* EXTRACT PROVIDED *
================

I ride a lot of hard pack.


----------



## She&I (Jan 4, 2010)

Interesting thread...

Hardtail Fandango: We've been running ±35-45 psi, with slime tubes. 40 seems like a reasonable compromise between puncture resistance and traction (if a bit on the hard side) for the standard DH trails here. If we're on a up-the-mountain-and-down type ride we'll usually bleed off at the top. Otherwise we run at 38-40 on 2.3s. We're a 290 lb team geared up.

In our experience, rough patches greater speeds are the main flatting concern. Tire/tube systems seems pretty reliable on any terrain at lower speeds.

I'd love to push the low pressure envelope and maybe try tubeless for local riding. You guys are making me think.

Mike


----------



## malaclemys (Oct 22, 2010)

I am in the same camp as PMK. We run higher pressures (45-50psi) in the 29x2.2 Nevegals on our Fandango. If I had to guess I would say our team weight is 310-315. Knock on wood we haven't experienced a flat in the 10 months we have been riding.

================

* QUESTIONS ON THE MATERIAL *
• a. In the forum thread, rewrite the paragraph beginning "Hardtail Fandango: We've been running" in fewer words, keeping its main facts.
• b. Output the forum thread's text from "Hardtail Fandango: We've" up to and including "(Oct 22, 2010)", with no changes.

* RECORDS *
================

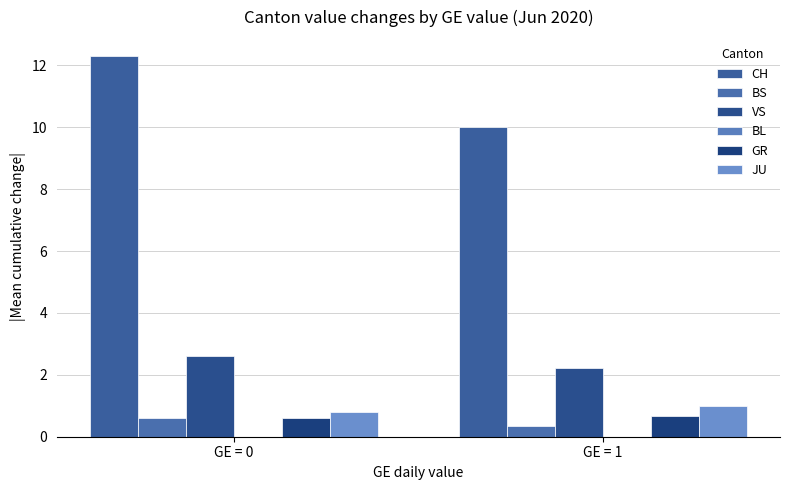

Between GE = 0 and GE = 1, which series saw the biggest shift?

CH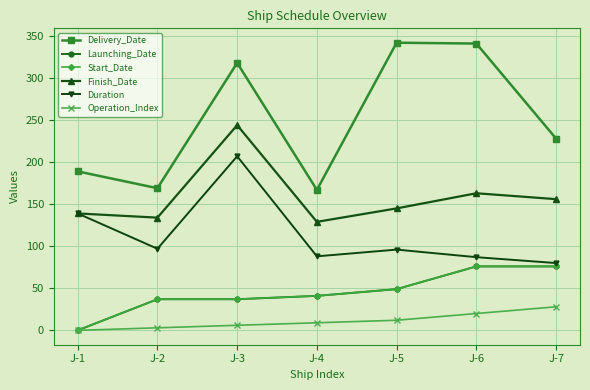

The value of Launching_Date at J-2 is 37. True or false?

True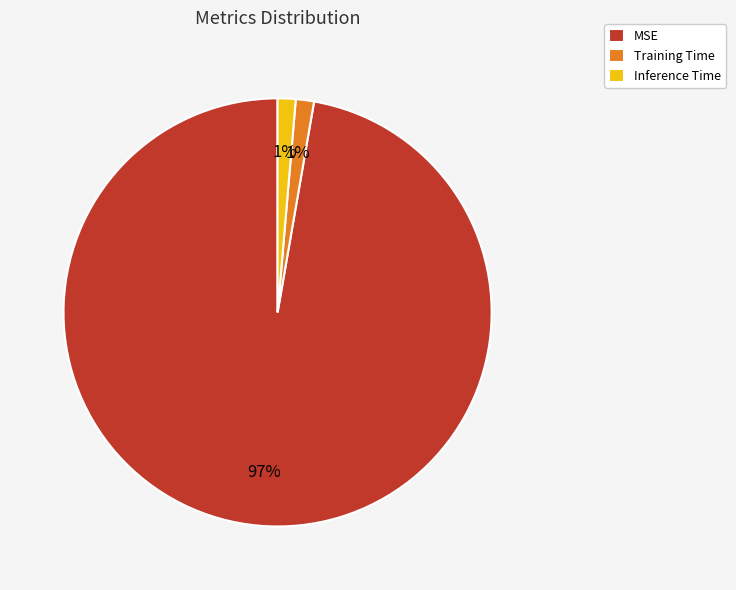

Do MSE and Training Time together represent more than half of the pie?

Yes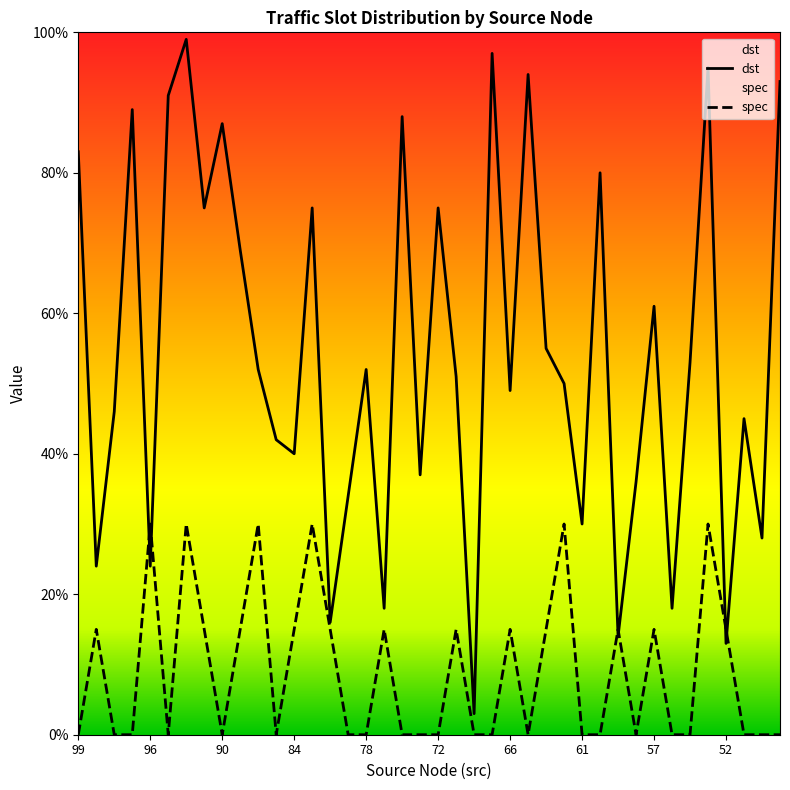

What is the sum of all spec values?

360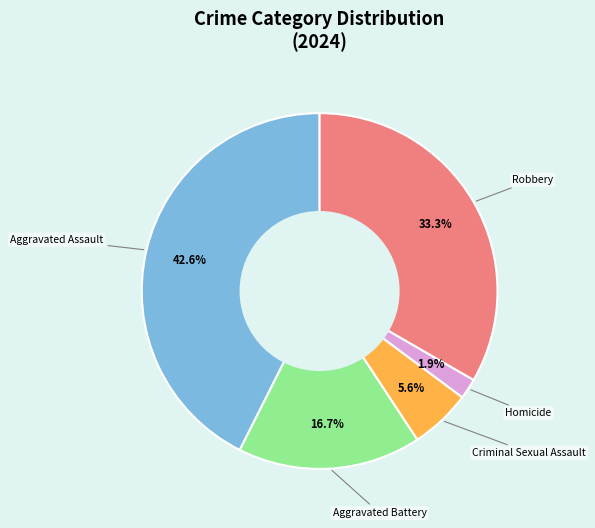

Does any single category account for the majority?

No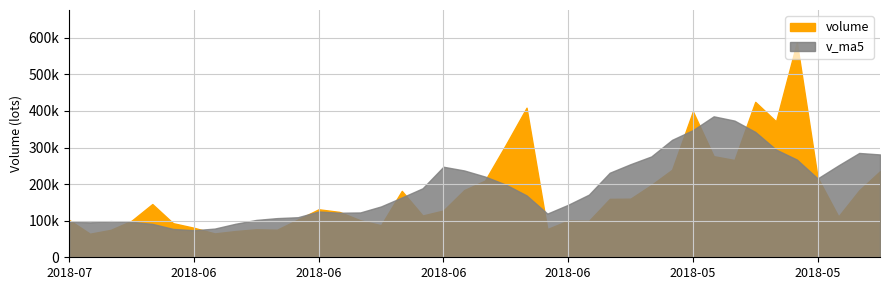

Which label corresponds to the smallest value in the chart?

2018-07-05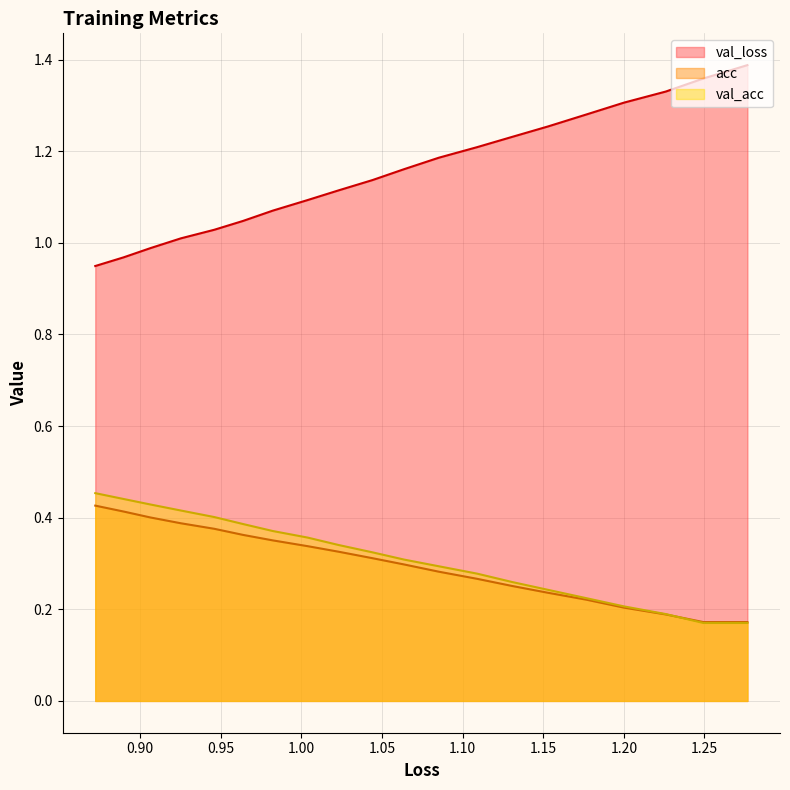

Which series has the largest total across all categories?

val_loss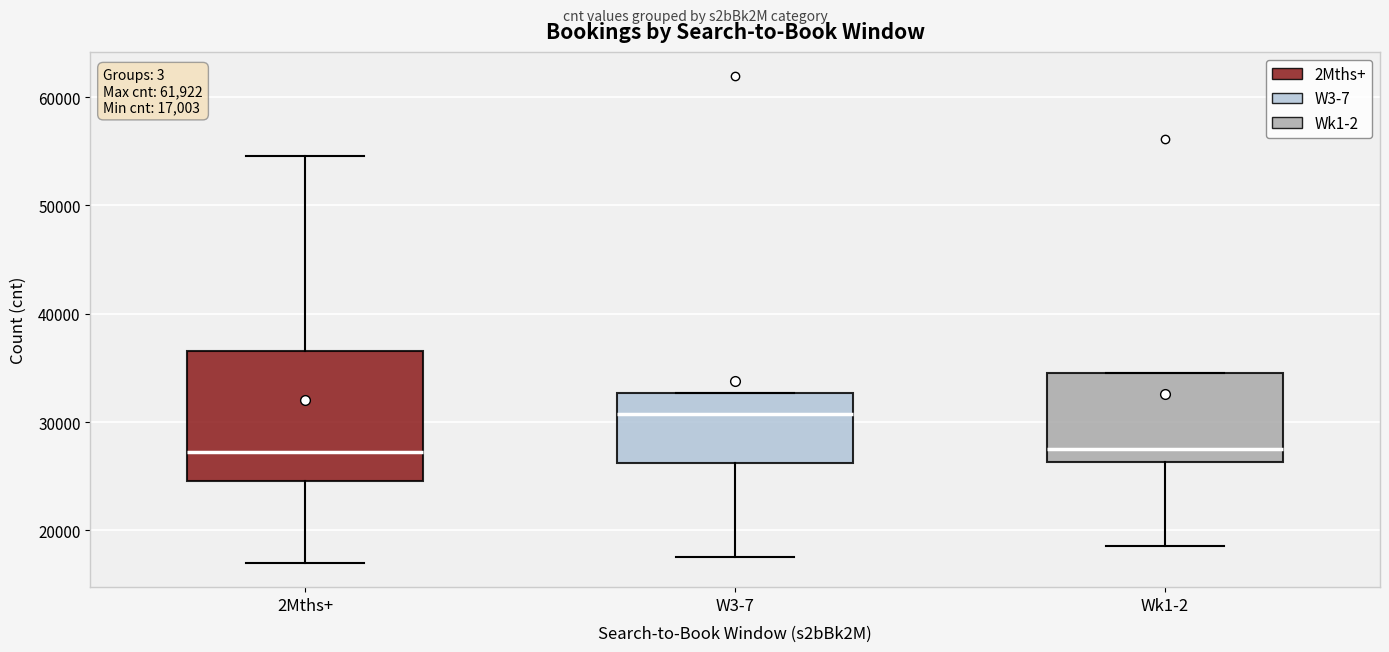

Which box is the tallest, from its lower edge to its upper edge?

2Mths+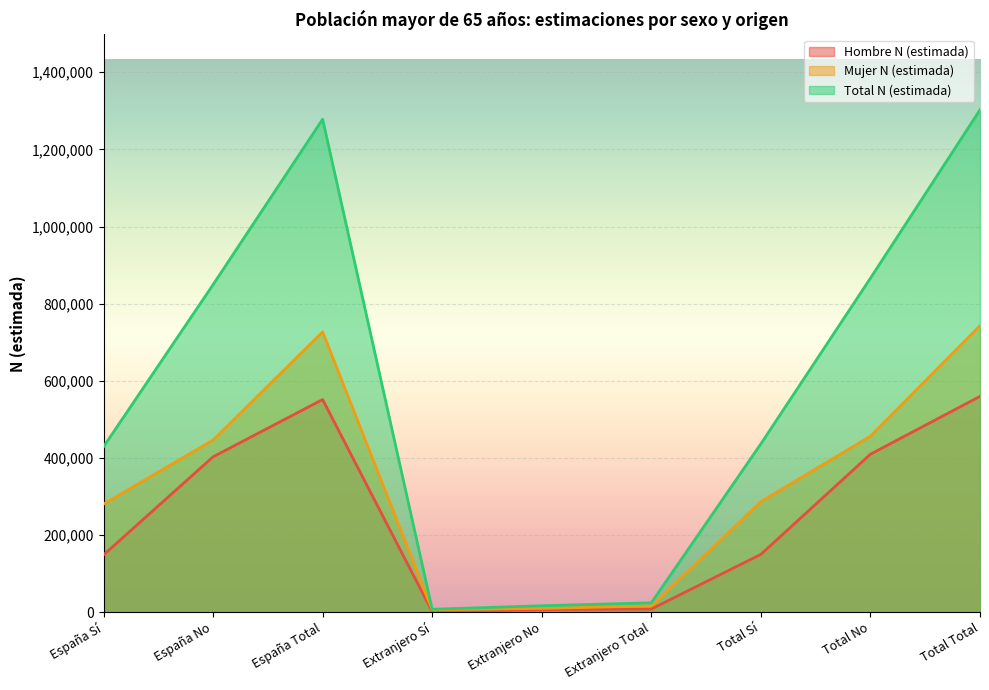

Rank the categories by Hombre N (estimada) value from lowest to highest.

Extranjero Sí, Extranjero No, Extranjero Total, España Sí, Total Sí, España No, Total No, España Total, Total Total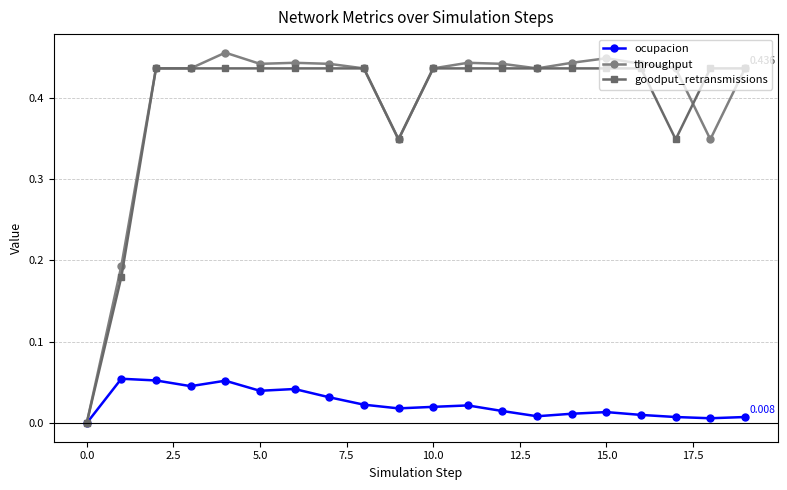

How many values in ocupacion are above zero?

19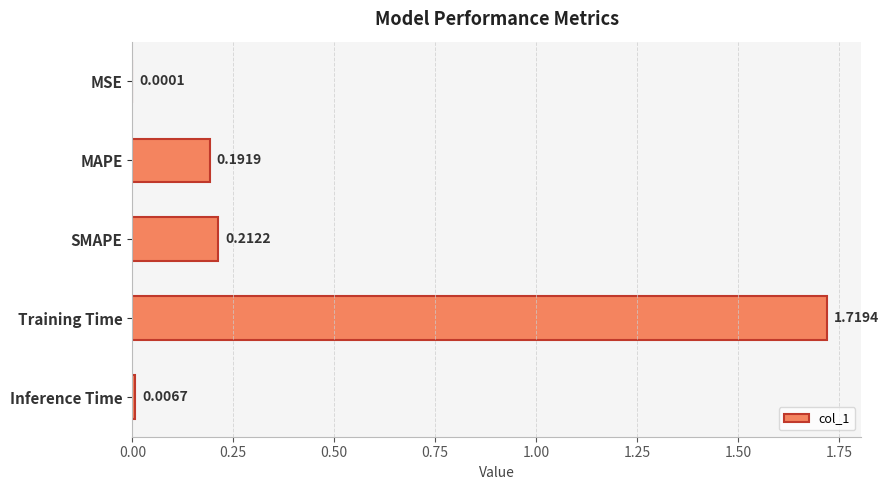

What is the change in value from SMAPE to Training Time?

+1.5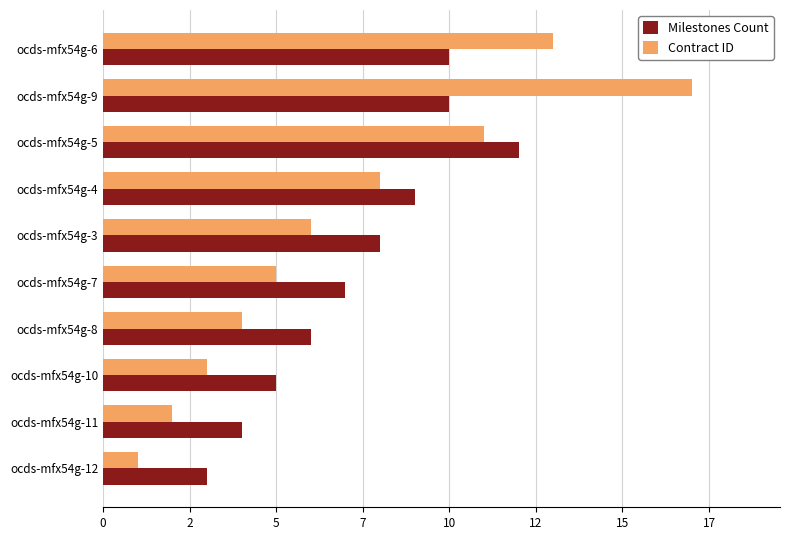

What are all the series names shown in the legend?

Milestones Count, Contract ID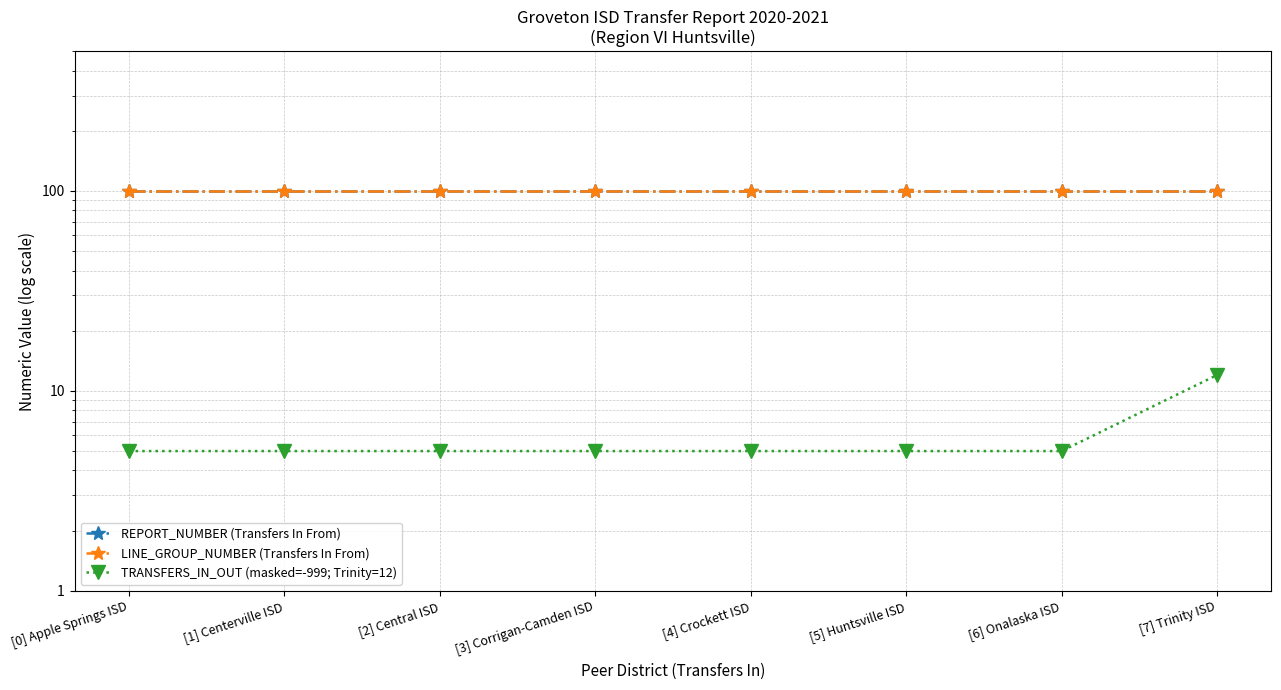

Reading left to right, extract all data points from this chart.

REPORT_NUMBER (Transfers In From): 100	100	100	100	100	100	100	100
LINE_GROUP_NUMBER (Transfers In From): 100	100	100	100	100	100	100	100
TRANSFERS_IN_OUT (masked=-999; Trinity=12): 5	5	5	5	5	5	5	12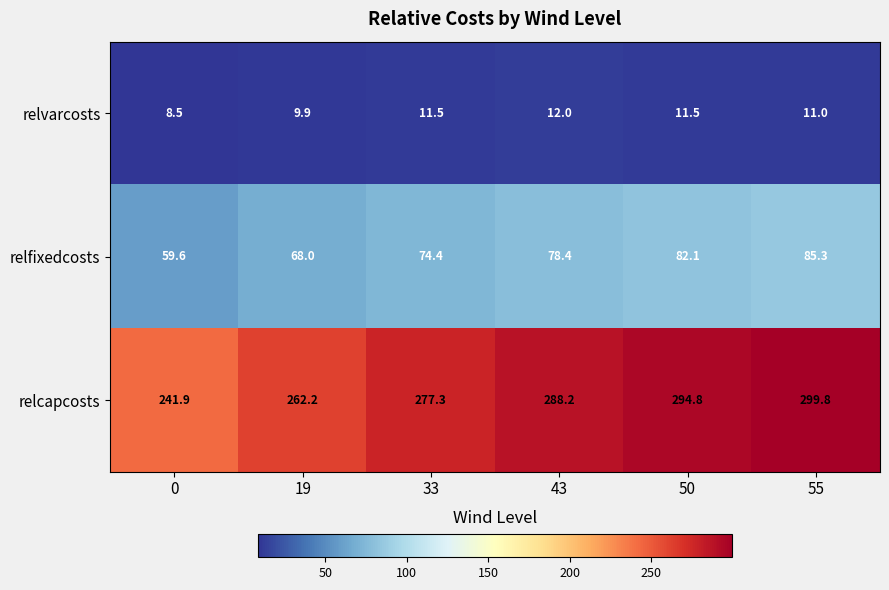

Rank the categories by relfixedcosts value from lowest to highest.

0, 19, 33, 43, 50, 55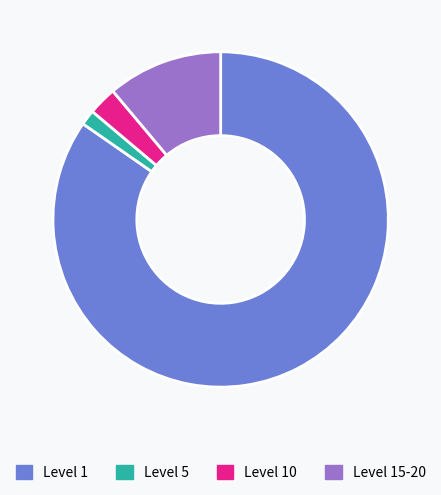

Is the sum of Level 5 and Level 1 greater than half?

Yes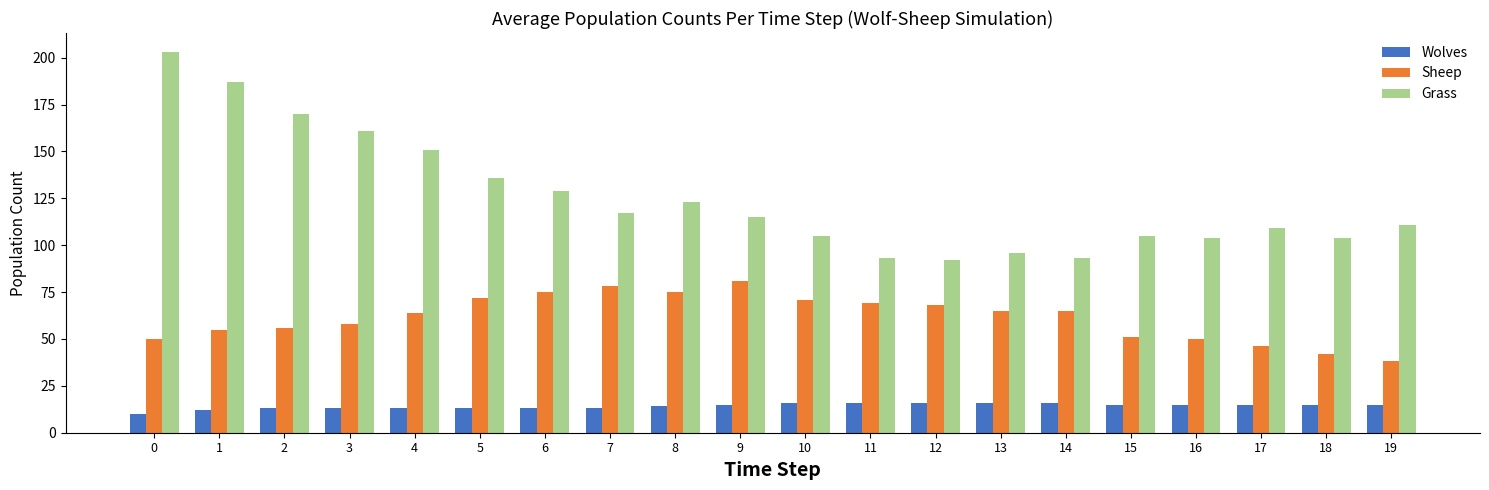

True or false: Sheep has a value of 31 at 7.

False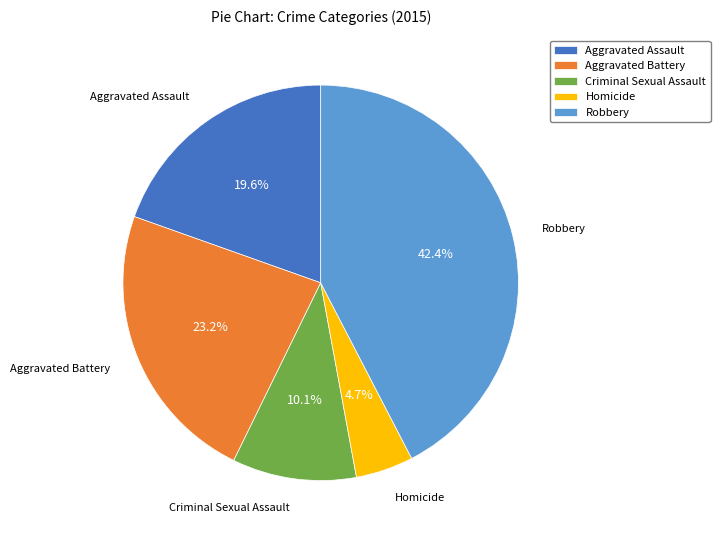

How many segments does this pie chart have?

5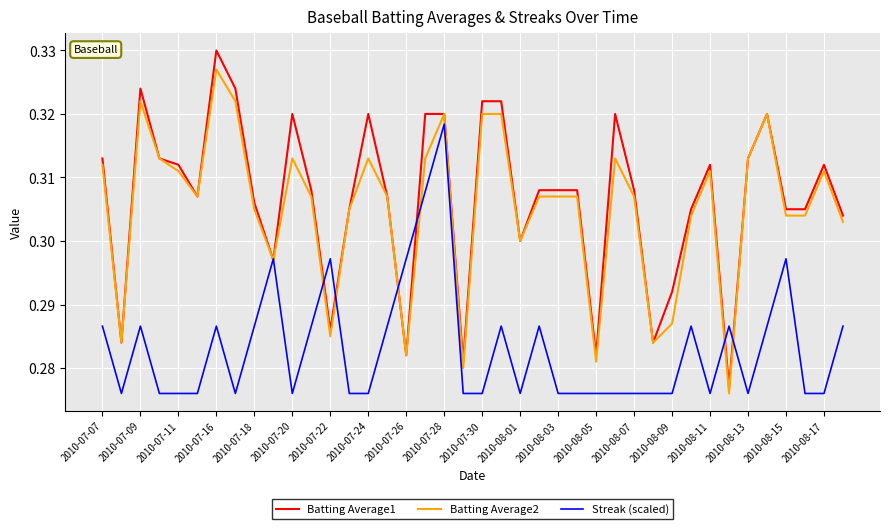

List the series in order of their peak value, highest first.

Batting Average1, Batting Average2, Streak (scaled)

================

* SOLUTIONS IN ORDER *
• a. On their hardtail Fandango, a 290 lb team with gear, they run about 35-45 psi with slime tubes. About 40 psi, though a bit hard, balances puncture resistance and traction on the standard DH trails where they ride. On up-the-mountain-and-down rides they usually let some air out at the top; otherwise they keep their 2.3s at 38-40.

• b.
Hardtail Fandango: We've been running ±35-45 psi, with slime tubes. 40 seems like a reasonable compromise between puncture resistance and traction (if a bit on the hard side) for the standard DH trails here. If we're on a up-the-mountain-and-down type ride we'll usually bleed off at the top. Otherwise we run at 38-40 on 2.3s. We're a 290 lb team geared up.

In our experience, rough patches greater speeds are the main flatting concern. Tire/tube systems seems pretty reliable on any terrain at lower speeds.

I'd love to push the low pressure envelope and maybe try tubeless for local riding. You guys are making me think.

Mike


----------



## malaclemys (Oct 22, 2010)